Başbakan’ın dinlendiği ülkede
“milli güvenlik sorunu” vardır
Erdoğan’ın “dinlendiği” itirafına da değiniyor Bahçeli:
“Eğer Başbakan bir böcek ile dinlenebilir durumdaysa o zaman Türkiye’de ciddi manada bir milli güvenlik sorunu vardır. Sonuçta Başbakan her sohbetinde havanın güzelliğinden bahsedemez. Türkiye’nin meselelerinden de bahseder. Havanın güzel oluşu meteoroloji aracılığıyla herkesçe bilinebilir ama Türkiye’nin gündemiyle ilgili konuları ancak Başbakan’ı dinleyerek öğrenebilirsiniz. Bu da Türkiye için büyük bir kayıptır. Bu soruşturmanın çok sağlıklı yapılması lazım. Böcek, haşere ne varsa ortaya çıksın.”

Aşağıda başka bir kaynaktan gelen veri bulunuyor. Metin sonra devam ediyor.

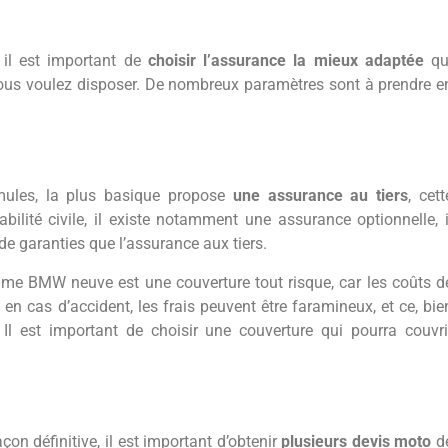
 il est important de
choisir l’assurance la mieux adaptée
qu
ous voulez disposer. De nombreux paramètres sont à prendre e
mules, la plus basique propose
une assurance au tiers
, cett
lité civile, il existe notamment une assurance optionnelle, i
 de garanties que l’assurance aux tiers.
me BMW neuve est une couverture tout risque, car les coûts d
 cas d’accident, les frais peuvent être faramineux, et ce, bie
 Il est important de choisir une couverture qui pourra couvri
 définitive, il est important d’obtenir
plusieurs devis moto
d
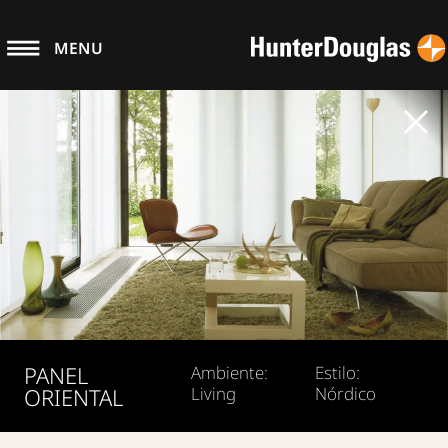
MENU
PANEL
Ambiente:
Estilo:
ORIENTAL
Living
Nórdico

Siyasi partilerin iç meselelerine dair yorum yapmaktan kaçınsa da, gazeteciler sorunca kısaca şöyle yorumluyor CHP’deki “ulusalcılık” başlıklı son
gerilimi:
“Ana muhalefet partisinin uyguladığı politikalar geçmişte varlık sebebi olarak bilinen
tüm değerlerin zıddı halinde devam ediyor... Yakında bunu kurultayda köklü bir tartışmaya açabilirler.”
Bahçeli, Belediye Başkan adayı Halil
Aydoğdu ile birlikte Çelebi Mehmet Camii
avlusunda Söğütlülerle çay içti, sohbet etti.